Читаем Медвежатница полностью

– В позапрошлой жизни – майор Красной армии, недоучившийся генштабист. Главная моя карьера получилась отсидочная. Тут я всё время шел на повышение. В тридцать восьмом присел на двушку. Повезло, одному из немногих, выпустили. В сорок первом, под Киевом, попал в немецкий шталаг, отмотал три с половиной. В сорок пятом, в Бреслау, прямо с передовой, замели по доносу одного мерзавца, которого я, правда, перед тем немножко покалечил. Якобы я и еще один боец из бывших пленных, Качарава, шептались о том, чтобы перебежать к немцам. Ага, в осажденный Бреслау, в апреле сорок пятого, …Но особистам плевать, правдоподобно или нет. Поступил сигнал – действуй. Качарава погиб – в том же бою, что ваш сын.

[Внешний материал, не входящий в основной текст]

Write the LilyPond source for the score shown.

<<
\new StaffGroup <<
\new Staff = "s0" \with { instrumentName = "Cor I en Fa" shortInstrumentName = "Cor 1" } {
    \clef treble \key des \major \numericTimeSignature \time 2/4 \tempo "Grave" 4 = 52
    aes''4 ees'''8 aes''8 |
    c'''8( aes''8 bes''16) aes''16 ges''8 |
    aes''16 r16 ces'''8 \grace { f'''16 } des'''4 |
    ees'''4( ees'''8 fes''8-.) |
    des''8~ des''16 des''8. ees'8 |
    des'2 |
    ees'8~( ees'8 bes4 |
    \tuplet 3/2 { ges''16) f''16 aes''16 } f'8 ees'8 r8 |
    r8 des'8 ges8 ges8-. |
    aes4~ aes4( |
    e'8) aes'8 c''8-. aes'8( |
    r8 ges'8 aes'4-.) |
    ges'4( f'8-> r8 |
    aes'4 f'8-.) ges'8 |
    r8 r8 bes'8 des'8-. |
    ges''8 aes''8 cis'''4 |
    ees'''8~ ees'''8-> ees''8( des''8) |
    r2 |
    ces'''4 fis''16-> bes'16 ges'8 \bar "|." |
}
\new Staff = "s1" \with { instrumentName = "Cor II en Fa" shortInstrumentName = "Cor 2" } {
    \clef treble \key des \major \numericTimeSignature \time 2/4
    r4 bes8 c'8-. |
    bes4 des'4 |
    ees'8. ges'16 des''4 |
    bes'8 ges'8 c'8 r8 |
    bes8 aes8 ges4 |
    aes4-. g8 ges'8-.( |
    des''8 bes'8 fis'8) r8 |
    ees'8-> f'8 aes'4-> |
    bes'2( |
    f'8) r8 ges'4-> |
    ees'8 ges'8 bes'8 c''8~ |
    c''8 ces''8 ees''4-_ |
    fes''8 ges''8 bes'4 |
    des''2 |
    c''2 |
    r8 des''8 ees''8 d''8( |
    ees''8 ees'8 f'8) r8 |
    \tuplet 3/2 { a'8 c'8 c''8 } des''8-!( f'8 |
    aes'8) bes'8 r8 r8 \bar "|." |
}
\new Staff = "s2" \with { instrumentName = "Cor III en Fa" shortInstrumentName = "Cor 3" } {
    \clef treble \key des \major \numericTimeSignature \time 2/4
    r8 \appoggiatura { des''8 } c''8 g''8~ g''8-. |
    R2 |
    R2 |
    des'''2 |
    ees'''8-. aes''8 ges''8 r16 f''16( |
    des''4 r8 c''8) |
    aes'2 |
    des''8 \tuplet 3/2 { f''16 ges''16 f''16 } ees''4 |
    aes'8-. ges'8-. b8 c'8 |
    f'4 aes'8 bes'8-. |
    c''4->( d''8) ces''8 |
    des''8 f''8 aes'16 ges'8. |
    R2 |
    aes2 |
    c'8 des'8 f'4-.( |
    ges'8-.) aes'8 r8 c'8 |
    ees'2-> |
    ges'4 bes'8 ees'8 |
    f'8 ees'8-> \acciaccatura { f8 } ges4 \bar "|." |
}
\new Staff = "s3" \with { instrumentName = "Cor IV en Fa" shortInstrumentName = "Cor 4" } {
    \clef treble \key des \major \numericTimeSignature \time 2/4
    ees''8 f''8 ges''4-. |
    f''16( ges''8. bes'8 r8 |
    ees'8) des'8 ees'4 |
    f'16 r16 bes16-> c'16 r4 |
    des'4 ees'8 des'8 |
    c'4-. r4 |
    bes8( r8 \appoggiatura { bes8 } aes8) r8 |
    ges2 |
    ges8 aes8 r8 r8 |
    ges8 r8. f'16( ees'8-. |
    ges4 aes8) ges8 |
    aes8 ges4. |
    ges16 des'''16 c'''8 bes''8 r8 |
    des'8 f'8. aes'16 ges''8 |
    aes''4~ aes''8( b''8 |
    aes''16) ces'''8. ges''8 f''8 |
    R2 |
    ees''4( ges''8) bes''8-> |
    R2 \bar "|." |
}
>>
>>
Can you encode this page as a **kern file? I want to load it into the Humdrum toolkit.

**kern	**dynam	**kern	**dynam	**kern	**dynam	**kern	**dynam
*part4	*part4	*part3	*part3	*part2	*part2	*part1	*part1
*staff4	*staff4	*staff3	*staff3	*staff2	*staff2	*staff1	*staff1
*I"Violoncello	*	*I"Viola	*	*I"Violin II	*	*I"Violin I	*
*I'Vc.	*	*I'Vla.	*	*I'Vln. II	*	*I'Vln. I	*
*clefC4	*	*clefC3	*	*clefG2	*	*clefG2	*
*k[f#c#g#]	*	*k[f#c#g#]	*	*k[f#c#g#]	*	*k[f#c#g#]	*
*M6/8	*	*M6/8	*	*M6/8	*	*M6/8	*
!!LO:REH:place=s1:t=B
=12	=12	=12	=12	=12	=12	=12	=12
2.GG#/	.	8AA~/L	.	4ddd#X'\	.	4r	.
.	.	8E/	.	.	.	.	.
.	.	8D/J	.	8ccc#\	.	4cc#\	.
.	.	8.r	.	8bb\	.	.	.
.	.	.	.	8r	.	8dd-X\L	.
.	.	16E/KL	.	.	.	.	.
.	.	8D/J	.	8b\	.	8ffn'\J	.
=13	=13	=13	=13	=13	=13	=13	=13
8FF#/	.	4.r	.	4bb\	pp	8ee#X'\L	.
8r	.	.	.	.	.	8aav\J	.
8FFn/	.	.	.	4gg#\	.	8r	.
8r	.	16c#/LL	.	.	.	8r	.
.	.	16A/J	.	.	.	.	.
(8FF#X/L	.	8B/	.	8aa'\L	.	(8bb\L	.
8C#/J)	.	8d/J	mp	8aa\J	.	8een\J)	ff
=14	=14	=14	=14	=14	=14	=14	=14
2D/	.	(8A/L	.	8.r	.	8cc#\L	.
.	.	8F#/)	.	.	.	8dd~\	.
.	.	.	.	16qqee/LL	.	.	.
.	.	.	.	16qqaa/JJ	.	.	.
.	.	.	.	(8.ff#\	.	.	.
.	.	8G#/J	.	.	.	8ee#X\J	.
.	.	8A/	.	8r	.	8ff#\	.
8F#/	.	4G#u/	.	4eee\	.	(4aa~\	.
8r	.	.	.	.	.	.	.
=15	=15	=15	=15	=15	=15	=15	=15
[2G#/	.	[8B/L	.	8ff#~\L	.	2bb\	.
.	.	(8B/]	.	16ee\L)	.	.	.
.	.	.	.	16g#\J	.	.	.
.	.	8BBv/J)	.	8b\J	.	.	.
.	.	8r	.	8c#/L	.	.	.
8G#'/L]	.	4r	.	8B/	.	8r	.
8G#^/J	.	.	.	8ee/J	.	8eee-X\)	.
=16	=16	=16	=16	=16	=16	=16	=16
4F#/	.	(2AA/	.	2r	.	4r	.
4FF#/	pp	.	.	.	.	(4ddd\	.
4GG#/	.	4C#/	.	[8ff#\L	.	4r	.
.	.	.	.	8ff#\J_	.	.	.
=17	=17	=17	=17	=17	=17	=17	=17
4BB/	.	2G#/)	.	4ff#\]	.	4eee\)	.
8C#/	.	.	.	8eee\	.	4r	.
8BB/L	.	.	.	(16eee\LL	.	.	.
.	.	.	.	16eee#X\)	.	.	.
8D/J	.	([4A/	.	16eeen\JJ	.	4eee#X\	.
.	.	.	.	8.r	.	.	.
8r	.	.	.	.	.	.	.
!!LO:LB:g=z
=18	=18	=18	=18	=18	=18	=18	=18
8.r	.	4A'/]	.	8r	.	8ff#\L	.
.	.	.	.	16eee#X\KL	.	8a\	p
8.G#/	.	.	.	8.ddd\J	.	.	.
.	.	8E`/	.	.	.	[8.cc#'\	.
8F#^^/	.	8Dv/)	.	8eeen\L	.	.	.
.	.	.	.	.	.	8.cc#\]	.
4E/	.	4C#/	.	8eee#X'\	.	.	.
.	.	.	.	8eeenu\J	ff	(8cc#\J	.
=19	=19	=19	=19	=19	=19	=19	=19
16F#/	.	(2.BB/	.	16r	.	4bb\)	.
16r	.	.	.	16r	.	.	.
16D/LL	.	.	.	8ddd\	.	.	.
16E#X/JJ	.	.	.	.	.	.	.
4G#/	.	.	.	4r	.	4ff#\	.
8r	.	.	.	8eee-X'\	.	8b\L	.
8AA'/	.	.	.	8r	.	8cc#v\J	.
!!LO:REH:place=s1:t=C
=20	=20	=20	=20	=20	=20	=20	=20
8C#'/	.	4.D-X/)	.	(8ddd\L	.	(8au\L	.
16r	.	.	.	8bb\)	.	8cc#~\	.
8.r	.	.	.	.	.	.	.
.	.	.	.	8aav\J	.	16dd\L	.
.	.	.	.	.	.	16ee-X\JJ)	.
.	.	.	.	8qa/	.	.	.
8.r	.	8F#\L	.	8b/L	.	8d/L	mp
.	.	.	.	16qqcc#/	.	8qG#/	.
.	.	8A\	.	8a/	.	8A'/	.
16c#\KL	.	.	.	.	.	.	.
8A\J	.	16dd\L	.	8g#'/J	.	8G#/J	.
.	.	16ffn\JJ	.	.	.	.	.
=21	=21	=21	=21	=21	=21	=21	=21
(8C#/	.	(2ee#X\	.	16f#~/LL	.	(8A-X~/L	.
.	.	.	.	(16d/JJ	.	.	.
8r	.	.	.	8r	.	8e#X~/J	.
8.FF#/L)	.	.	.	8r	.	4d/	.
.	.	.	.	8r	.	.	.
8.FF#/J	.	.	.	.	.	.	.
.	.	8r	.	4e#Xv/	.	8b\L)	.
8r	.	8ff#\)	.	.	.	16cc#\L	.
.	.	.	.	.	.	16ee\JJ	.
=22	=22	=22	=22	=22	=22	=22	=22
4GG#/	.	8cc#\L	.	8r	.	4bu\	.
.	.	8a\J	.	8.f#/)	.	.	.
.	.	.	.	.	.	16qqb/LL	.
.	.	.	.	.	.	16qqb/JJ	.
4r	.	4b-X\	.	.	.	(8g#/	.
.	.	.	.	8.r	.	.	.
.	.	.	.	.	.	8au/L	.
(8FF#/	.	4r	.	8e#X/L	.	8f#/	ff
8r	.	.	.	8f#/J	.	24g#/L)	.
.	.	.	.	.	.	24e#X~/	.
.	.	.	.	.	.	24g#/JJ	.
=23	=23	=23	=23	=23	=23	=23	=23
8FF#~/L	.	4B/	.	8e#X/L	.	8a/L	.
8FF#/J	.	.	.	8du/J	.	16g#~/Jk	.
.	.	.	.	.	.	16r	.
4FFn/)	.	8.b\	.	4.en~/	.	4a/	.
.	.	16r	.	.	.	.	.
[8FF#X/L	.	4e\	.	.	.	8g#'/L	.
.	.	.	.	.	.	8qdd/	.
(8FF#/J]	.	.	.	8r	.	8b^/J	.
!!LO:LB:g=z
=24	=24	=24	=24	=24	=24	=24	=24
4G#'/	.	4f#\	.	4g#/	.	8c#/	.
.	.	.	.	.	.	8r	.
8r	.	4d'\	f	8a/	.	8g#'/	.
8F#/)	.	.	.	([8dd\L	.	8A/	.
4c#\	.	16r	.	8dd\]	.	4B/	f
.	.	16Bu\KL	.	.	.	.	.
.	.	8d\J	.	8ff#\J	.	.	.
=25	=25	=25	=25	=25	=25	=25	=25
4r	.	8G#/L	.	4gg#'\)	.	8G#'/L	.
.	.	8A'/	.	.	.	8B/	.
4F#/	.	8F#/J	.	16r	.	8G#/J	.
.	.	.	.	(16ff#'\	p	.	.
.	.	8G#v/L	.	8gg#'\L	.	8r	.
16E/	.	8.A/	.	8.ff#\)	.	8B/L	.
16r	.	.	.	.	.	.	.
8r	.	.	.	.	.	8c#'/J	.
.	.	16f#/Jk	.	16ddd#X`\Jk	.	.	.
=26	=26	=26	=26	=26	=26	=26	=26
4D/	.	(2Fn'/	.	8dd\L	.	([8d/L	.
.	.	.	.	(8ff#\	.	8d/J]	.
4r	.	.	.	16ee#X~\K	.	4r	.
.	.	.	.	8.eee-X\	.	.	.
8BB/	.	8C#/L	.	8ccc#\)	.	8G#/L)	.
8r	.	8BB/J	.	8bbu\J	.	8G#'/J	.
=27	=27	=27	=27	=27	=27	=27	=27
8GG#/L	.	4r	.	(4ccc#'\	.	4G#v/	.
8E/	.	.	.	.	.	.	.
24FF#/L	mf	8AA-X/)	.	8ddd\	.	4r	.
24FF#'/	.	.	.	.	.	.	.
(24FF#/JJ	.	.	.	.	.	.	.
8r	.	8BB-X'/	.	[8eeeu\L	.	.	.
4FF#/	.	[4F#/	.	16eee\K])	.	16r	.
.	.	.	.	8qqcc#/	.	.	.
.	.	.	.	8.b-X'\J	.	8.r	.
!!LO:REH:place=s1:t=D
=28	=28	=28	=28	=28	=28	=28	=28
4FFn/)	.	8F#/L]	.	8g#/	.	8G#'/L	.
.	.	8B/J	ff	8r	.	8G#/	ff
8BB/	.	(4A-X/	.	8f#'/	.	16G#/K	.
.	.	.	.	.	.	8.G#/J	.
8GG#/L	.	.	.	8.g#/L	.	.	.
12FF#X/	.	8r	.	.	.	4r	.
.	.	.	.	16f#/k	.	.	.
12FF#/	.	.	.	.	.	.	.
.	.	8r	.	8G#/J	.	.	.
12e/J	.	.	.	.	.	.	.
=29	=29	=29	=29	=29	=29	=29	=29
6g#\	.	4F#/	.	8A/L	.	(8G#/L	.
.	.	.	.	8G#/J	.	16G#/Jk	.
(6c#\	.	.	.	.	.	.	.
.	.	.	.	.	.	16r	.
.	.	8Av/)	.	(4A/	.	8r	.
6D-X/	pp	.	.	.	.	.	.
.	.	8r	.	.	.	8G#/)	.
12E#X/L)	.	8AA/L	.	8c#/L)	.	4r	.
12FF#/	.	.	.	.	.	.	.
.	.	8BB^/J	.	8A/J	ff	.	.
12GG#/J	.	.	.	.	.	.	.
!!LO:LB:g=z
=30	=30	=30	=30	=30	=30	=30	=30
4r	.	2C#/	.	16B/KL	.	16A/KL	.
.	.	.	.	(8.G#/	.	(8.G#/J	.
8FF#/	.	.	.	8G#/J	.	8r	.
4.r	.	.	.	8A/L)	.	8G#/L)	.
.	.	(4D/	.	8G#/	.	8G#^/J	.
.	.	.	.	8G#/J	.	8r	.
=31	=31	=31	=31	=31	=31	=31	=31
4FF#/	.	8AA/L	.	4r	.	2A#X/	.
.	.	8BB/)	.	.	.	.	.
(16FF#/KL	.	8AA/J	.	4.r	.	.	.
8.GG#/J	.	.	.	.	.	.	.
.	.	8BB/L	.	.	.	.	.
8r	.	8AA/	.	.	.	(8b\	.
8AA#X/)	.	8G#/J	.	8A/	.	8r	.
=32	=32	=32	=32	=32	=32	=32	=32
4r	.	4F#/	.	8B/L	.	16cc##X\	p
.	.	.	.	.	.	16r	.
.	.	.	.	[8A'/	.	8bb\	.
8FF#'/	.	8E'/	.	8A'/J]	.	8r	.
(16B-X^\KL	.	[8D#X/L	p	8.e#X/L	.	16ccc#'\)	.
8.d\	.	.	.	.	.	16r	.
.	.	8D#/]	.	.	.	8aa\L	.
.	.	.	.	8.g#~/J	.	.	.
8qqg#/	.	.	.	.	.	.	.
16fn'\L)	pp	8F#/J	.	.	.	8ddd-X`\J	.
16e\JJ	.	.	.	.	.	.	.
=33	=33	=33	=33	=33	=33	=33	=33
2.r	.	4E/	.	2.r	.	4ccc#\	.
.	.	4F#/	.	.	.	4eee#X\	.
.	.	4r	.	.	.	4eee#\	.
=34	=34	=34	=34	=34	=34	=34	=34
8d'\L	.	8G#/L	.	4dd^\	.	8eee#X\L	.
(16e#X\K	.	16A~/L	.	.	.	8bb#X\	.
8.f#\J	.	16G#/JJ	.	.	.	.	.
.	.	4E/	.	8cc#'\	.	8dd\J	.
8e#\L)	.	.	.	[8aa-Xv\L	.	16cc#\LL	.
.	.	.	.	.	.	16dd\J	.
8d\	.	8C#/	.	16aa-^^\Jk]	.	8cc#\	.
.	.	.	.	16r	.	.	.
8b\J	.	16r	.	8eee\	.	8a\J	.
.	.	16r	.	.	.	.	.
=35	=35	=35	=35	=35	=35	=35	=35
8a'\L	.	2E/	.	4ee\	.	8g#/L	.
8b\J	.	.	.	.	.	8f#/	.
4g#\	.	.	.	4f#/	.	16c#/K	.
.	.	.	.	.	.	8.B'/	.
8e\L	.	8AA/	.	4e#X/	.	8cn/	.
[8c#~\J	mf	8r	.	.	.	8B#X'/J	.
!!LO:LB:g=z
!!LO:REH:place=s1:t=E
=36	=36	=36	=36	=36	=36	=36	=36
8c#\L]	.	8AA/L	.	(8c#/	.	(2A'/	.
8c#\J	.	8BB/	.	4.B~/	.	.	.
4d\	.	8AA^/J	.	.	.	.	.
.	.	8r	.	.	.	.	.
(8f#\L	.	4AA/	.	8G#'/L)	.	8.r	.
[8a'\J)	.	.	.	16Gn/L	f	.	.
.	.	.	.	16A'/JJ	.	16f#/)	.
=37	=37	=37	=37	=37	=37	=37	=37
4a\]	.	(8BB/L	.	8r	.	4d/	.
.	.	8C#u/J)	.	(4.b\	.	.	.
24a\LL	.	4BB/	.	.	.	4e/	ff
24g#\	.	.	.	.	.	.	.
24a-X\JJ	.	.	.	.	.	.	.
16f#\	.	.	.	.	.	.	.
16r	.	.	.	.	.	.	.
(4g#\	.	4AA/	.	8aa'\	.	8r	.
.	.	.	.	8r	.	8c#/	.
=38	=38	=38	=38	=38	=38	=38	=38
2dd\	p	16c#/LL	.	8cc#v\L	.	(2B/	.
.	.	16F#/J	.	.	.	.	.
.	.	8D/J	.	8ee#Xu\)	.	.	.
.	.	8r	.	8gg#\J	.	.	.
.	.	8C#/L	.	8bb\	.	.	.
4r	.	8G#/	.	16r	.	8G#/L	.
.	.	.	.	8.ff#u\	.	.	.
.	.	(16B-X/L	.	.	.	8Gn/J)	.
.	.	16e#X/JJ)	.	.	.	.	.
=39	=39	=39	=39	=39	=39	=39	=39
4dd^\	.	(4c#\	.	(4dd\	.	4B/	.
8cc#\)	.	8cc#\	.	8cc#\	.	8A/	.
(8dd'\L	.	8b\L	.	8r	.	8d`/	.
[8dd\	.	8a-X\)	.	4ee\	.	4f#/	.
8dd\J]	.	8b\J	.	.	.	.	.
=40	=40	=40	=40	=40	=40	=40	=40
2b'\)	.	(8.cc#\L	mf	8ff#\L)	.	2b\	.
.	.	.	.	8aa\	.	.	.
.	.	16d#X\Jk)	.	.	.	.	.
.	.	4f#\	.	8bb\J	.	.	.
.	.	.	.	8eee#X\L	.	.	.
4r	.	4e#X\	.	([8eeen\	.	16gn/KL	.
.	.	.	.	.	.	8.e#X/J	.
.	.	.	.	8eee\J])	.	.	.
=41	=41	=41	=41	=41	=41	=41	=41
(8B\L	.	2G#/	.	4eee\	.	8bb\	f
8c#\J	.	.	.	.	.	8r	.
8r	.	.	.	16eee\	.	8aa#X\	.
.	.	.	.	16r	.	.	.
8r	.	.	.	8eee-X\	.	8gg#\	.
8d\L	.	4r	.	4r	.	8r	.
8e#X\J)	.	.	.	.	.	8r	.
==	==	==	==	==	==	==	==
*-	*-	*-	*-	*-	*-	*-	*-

Не стали отчетность портить, записали его павшим смертью храбрых за Родину. А я пригодился для другой отчетности, о бдительности СМЕРШа. Признался, что был в плену старостой барака. Брехня, но иначе забили бы до смерти. Получил стандартную «пособническую» десятку. В лагере за одно дело еще пятак навесили. Так что сидел бы и дальше, если бы не постановление семнадцать ноль девять. Указ от семнадцатого сентября «Об амнистии советских граждан, сотрудничавших с оккупантами»… Ну вот и всё про меня. Теперь про вашего сына.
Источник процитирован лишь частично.